COMPITI =>
• A. Rispondi alle domande sul testo dedicato a Bruno Pizzul, usando solo quanto vi è scritto:
(i) Quale fu l'ultima squadra della carriera di Pizzul come calciatore?
(ii) Di quale squadra, come Minà, aveva subito il fascino?
(iii) In quale città gli azzurri vinsero la finale di Coppa Uefa?
• B. Riprendi il testo su Bruno Pizzul dal punto in cui si ferma e proseguilo.

TESTO FORNITO =>

++++++

L’interscambio dialettico tra noi ragazzi napoletani, più o meno interessati alle sorti della squadra cittadina, e i referenti da Udine in collegamento telefonico caratterizzò il tenore della live radiofonica, finché dall’altra parte del filo diretto non intervenne Bruno Pizzul. Ricordo benissimo quel giorno, non solo perché godetti nel giocare alla radio, ma anche per la presenza dall’altro capo della cornetta di un’autentica leggenda del calcio italiano.
E all’Udinese Pizzul teneva, ne era tifoso anche perché ne era stato calciatore. Fu l’ultima squadra della sua carriera. Lui, friulano doc, goriziano per la precisione, aveva imparato ad amare il Sud. D’altronde erano risaputi i trascorsi calcistici di Pizzul a Catania (e poi anche ad Ischia prima di rimpatriare al Nord), forse i più importanti della sua vita da giocatore.
La giornalistica e umana bonomia lo rendeva intellettualmente onesto e privo di pregiudizi. Della stessa pasta e scuola di Minà appariva. E infatti come Minà aveva subito il fascino del Toro e non della Juve. Questione di sentimenti, di ideali.
Commossi i suoi racconti del Napoli di Maradona: “c’è un buco per Alemao” è una frase che riecheggia in ogni tifoso partenopeo che abbia un minimo di contezza della finale di Coppa Uefa che gli azzurri vinsero a Stoccarda. Io una bolgia come il San Paolo di quegli anni non l’ho più rivista, diceva. Per una partita di calcio non ho mai assistito ad un esodo come quello napoletano in terra tedesca, aggiungeva.

++++++

CONTENUTO DELL'ELENCO =>
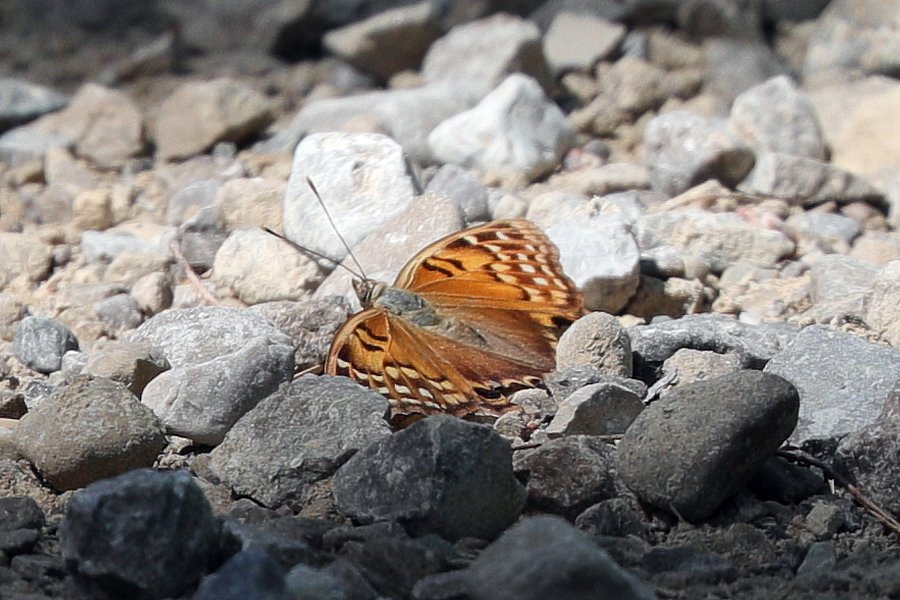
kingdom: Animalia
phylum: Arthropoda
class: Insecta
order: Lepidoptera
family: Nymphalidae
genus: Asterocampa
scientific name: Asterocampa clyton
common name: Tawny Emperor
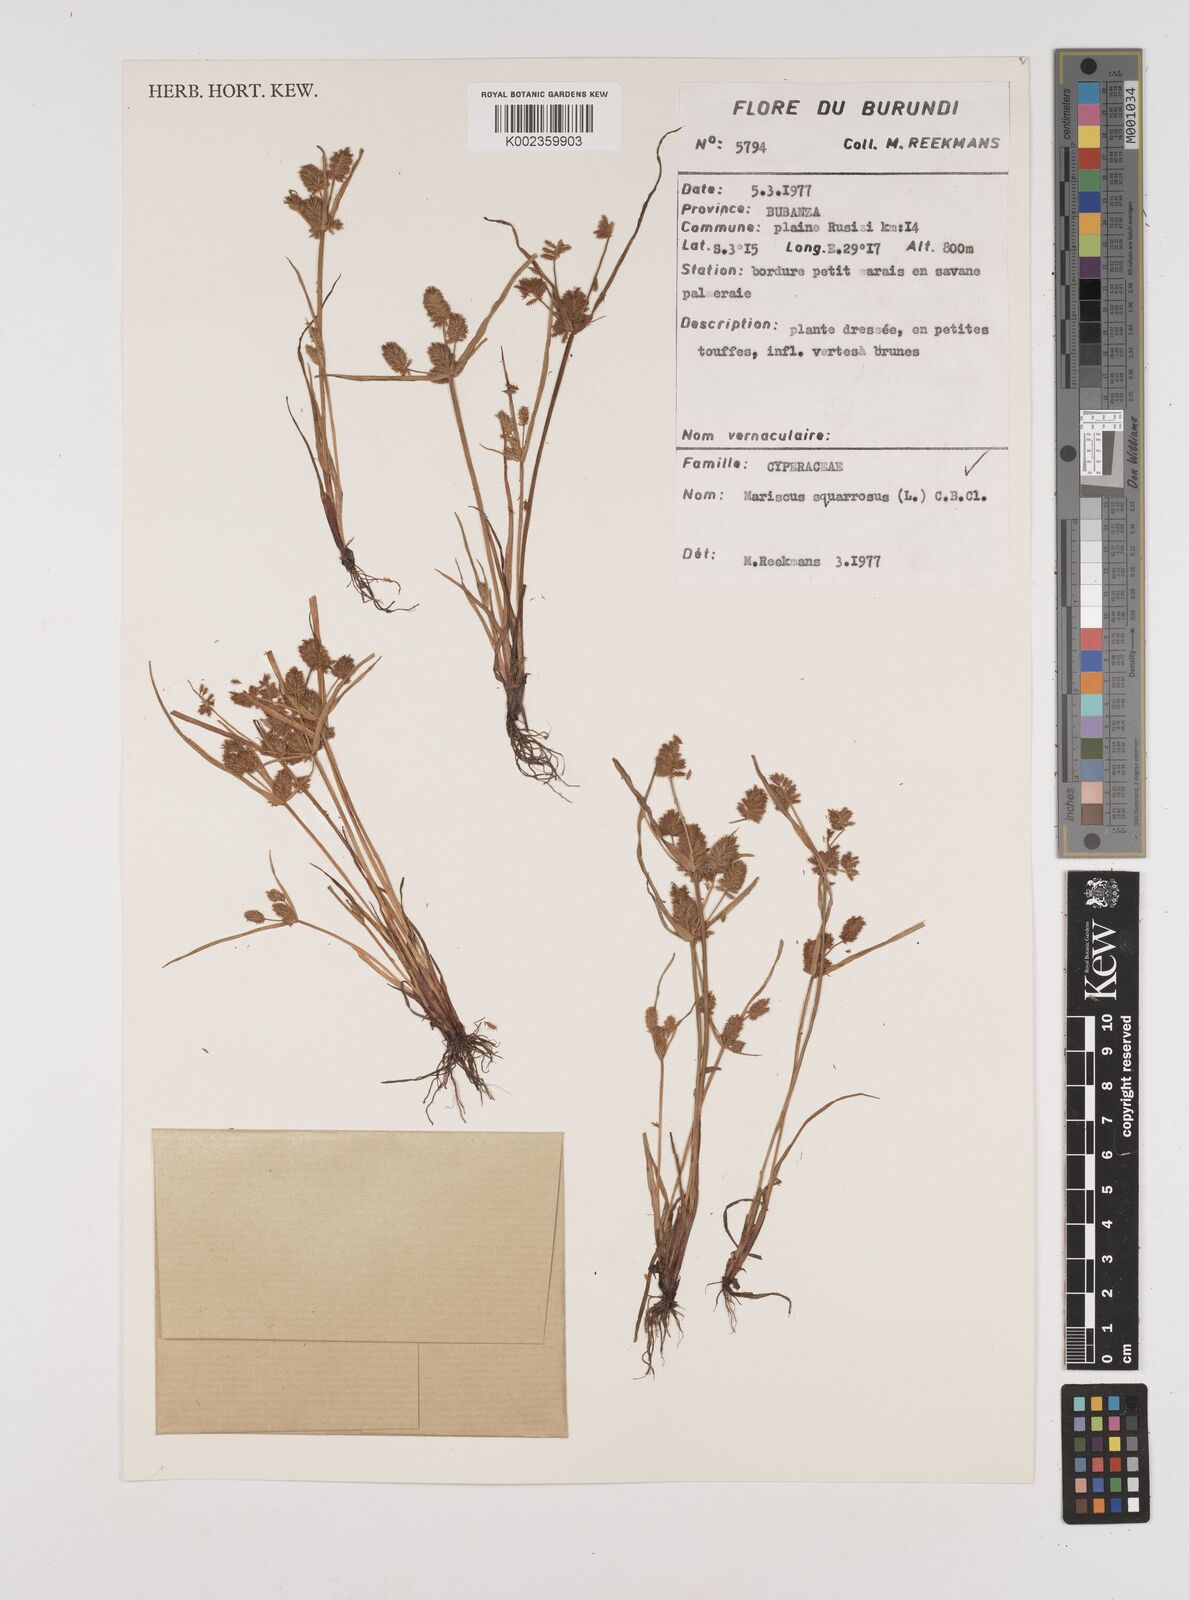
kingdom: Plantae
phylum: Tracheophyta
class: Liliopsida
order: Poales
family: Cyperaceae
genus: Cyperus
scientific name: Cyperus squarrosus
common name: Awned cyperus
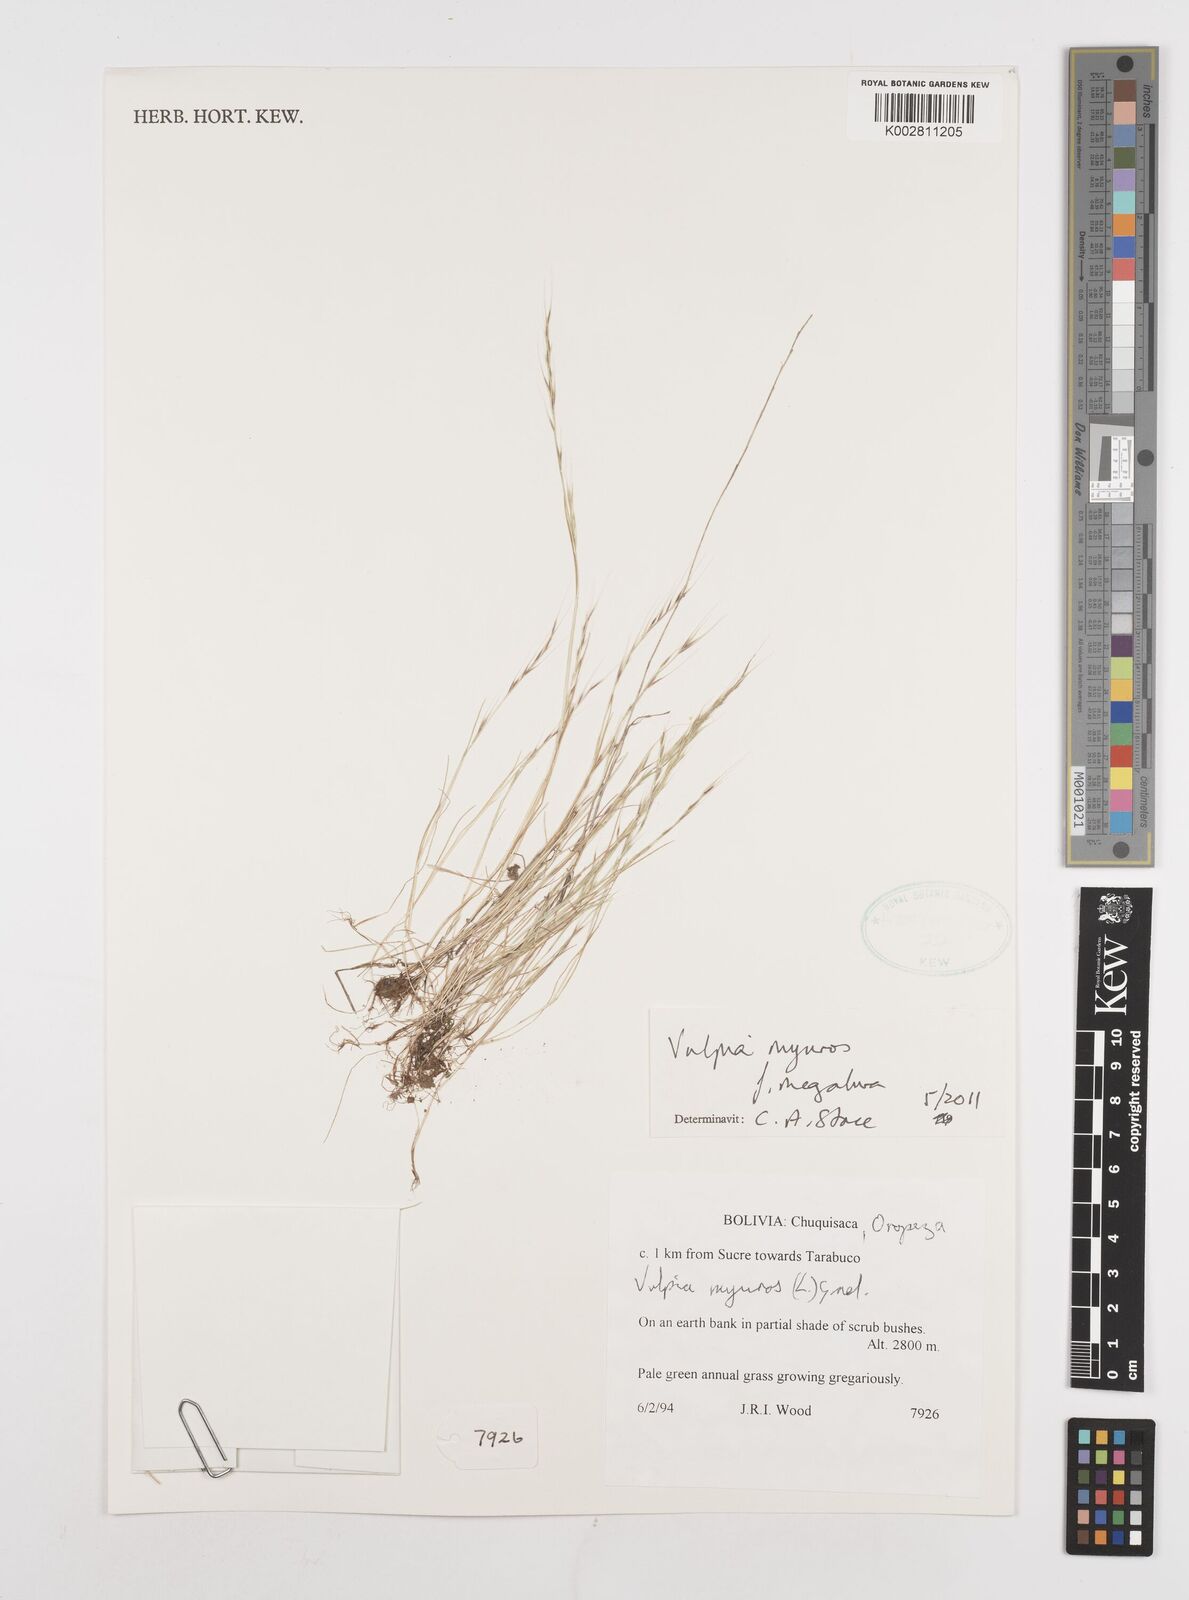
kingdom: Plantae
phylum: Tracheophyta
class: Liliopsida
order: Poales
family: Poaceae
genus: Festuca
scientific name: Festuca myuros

++++++

RISPOSTE PER COMPITO =>
• A.
(i) L'Udinese.
(ii) Il Toro.
(iii) Stoccarda.

• B.
Ponderate, giammai provocatorie, le sue memorie della semifinale mondiale Italia – Argentina, disputatasi all’allora San Paolo, con una città che ancora non si sa se divise il suo cuore a metà tra Maradona e l’Italia. Una constatazione quando sosteneva che Zico calciava le punizioni meglio di Maradona. Mica la vile strumentalizzazione di una divinità terrena.
La maestria nel gestire il caso Heysel, che suo malgrado si trovò ad affrontare in qualità di unico inviato Rai, educa tutt’oggi centinaia di addetti ai lavori alla gestione della contingenza e dell’imprevisto quantunque tragico e luttuoso.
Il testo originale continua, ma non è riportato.